• [YOUR ASSIGNMENT] Below this line is the material. Write out only its lines from the one containing "Quick Links" through the one containing "All rights reserve", both kept, exactly.

• [DATA EXTRACT]
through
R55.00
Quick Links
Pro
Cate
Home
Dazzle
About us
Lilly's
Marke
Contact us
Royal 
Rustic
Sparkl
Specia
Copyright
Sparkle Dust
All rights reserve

...

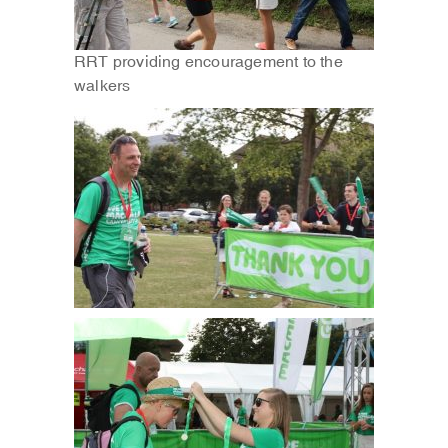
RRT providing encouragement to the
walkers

• [RESPONSE TO THIS EXERCISE]
Quick Links
Pro
Cate
Home
Dazzle
About us
Lilly's
Marke
Contact us
Royal 
Rustic
Sparkl
Specia
Copyright
Sparkle Dust
All rights reserve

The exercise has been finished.